%%

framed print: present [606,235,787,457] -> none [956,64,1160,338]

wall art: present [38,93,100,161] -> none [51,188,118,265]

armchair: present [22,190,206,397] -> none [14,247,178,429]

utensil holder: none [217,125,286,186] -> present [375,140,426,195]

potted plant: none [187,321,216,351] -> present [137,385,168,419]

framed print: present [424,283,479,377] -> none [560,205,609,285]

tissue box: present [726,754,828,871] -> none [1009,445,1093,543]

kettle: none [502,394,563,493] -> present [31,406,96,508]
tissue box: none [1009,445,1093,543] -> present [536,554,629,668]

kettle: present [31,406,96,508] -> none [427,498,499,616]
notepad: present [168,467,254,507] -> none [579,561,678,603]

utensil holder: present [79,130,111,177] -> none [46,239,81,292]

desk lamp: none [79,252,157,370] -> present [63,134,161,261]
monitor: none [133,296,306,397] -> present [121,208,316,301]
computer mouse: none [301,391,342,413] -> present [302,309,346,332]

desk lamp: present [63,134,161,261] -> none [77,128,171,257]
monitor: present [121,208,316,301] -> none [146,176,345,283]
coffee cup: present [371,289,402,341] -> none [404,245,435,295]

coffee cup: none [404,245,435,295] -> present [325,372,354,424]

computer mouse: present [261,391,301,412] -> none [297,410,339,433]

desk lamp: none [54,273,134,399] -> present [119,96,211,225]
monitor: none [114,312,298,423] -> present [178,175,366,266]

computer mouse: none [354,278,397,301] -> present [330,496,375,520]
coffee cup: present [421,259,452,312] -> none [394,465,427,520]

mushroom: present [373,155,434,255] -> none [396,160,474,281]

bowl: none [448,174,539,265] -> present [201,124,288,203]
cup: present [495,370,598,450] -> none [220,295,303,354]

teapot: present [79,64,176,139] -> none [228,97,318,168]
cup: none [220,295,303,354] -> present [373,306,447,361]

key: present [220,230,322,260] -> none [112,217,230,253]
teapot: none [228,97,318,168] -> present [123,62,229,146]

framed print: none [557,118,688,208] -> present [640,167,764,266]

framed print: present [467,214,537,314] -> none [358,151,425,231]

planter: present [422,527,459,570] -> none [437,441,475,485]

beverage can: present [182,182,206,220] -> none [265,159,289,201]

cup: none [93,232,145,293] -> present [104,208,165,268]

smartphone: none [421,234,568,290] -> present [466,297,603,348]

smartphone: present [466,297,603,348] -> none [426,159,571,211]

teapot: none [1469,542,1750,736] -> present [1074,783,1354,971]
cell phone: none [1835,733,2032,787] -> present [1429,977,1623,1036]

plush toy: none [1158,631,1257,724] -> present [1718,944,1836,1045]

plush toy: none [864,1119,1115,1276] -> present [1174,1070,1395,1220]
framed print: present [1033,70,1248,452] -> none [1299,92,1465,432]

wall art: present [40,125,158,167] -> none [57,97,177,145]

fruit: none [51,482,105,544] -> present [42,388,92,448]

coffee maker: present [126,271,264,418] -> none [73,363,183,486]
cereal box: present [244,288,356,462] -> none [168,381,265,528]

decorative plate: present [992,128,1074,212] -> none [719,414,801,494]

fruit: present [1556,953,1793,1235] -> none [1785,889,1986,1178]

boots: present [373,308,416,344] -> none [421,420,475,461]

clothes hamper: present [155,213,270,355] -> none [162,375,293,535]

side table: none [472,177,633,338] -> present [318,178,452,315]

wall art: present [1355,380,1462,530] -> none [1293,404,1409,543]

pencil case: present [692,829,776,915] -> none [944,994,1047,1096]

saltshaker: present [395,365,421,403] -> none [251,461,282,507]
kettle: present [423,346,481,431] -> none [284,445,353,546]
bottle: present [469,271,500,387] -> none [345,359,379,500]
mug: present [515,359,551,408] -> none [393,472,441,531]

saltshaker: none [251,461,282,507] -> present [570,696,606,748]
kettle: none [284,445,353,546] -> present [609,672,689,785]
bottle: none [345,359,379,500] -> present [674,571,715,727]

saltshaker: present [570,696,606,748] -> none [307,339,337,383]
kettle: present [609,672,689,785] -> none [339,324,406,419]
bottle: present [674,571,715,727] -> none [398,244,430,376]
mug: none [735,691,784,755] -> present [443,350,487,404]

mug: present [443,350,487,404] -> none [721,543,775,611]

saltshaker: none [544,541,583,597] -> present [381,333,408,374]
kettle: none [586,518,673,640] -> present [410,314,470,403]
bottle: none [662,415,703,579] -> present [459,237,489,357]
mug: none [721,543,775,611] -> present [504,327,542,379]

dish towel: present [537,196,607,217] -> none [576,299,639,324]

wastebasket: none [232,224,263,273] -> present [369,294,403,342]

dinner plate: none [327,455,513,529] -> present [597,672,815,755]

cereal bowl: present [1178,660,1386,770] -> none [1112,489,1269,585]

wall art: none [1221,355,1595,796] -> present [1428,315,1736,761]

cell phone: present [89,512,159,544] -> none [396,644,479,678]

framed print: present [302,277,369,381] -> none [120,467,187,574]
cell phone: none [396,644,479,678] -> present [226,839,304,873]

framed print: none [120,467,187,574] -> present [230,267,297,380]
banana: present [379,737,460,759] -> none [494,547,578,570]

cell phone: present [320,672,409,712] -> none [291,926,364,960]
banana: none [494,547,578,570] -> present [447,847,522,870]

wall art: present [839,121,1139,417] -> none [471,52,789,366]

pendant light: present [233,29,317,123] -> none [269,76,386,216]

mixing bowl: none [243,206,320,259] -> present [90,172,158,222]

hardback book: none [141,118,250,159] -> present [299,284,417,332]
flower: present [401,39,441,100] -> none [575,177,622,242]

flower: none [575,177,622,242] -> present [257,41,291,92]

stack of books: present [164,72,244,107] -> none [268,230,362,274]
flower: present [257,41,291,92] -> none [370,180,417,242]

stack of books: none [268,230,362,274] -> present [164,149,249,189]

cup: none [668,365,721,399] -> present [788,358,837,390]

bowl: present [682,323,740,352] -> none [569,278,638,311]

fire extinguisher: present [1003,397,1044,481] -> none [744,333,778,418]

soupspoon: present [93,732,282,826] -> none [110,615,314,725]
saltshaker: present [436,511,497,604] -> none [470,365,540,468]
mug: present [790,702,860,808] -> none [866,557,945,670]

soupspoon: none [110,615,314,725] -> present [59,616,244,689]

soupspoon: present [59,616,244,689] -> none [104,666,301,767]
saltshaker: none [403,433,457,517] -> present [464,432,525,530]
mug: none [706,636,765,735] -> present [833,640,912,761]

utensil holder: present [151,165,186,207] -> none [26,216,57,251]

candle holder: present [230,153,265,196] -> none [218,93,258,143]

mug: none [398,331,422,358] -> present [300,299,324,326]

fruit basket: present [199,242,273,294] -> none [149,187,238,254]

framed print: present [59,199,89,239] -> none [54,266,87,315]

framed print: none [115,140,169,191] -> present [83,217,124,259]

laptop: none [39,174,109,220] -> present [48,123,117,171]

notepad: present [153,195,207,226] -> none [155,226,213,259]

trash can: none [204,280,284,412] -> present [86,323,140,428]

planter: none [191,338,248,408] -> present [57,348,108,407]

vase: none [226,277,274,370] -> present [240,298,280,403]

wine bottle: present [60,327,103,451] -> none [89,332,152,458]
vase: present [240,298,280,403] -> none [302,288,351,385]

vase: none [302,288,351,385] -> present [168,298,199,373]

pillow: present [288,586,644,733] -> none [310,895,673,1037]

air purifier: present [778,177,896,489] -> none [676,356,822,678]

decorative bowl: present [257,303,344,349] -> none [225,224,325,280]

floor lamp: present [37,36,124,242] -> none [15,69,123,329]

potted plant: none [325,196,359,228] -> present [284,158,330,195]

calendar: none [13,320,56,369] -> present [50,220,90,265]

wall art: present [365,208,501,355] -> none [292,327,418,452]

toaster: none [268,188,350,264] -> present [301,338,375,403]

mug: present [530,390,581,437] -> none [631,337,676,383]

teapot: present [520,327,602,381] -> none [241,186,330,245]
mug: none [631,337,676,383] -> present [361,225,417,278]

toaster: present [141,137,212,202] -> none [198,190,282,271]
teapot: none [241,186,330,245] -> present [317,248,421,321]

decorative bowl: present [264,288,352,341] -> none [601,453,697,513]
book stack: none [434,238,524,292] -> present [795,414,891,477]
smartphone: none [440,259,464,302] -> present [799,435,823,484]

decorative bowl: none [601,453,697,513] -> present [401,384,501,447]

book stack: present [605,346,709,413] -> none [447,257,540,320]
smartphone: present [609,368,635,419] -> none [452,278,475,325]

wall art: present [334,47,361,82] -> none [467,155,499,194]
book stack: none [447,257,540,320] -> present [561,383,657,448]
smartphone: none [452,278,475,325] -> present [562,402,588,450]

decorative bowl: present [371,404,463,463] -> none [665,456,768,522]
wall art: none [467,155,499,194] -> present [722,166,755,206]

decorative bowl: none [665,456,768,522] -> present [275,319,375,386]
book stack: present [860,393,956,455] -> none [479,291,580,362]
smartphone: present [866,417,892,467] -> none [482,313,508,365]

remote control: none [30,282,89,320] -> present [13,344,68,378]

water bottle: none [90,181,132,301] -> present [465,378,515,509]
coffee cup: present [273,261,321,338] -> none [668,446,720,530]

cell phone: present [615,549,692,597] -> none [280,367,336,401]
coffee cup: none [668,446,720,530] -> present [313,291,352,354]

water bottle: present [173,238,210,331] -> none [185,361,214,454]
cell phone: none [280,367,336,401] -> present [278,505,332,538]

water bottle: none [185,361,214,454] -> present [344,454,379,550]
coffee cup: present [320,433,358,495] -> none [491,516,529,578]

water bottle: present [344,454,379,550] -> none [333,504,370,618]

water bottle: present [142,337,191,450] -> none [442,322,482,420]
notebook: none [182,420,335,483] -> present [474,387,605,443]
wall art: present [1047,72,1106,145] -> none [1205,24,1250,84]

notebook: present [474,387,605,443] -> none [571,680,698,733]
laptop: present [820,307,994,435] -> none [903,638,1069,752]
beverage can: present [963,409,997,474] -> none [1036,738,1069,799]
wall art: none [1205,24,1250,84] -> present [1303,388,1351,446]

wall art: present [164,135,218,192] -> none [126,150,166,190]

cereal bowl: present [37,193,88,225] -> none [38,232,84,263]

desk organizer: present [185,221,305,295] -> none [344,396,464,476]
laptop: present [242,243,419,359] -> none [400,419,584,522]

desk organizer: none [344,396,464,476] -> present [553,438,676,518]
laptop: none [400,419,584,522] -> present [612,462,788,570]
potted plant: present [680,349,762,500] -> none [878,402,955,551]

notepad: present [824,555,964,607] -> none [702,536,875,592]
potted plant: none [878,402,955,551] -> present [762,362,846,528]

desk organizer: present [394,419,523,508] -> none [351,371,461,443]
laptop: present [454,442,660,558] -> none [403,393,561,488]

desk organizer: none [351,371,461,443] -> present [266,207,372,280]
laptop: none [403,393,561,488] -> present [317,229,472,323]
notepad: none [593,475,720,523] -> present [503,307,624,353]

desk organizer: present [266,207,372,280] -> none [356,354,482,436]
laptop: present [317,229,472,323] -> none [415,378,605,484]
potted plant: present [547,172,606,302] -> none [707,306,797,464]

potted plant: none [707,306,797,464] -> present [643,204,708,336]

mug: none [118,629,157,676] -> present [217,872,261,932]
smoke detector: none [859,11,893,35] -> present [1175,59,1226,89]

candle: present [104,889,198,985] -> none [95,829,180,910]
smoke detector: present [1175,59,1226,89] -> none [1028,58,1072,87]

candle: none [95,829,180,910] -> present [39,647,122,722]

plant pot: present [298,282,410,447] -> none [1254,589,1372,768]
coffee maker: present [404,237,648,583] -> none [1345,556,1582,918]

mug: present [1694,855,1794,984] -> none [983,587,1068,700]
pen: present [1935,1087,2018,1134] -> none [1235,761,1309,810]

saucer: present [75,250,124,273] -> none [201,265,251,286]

%%

**Your instructions**
When the line with "computer mouse: present" is reached in the data above, begin copying, and stop after the line with "bowl: none [448,174,539,265]"; copy each line exactly, both ends included.

**Exercise output**
computer mouse: present [261,391,301,412] -> none [297,410,339,433]

desk lamp: none [54,273,134,399] -> present [119,96,211,225]
monitor: none [114,312,298,423] -> present [178,175,366,266]

computer mouse: none [354,278,397,301] -> present [330,496,375,520]
coffee cup: present [421,259,452,312] -> none [394,465,427,520]

mushroom: present [373,155,434,255] -> none [396,160,474,281]

bowl: none [448,174,539,265] -> present [201,124,288,203]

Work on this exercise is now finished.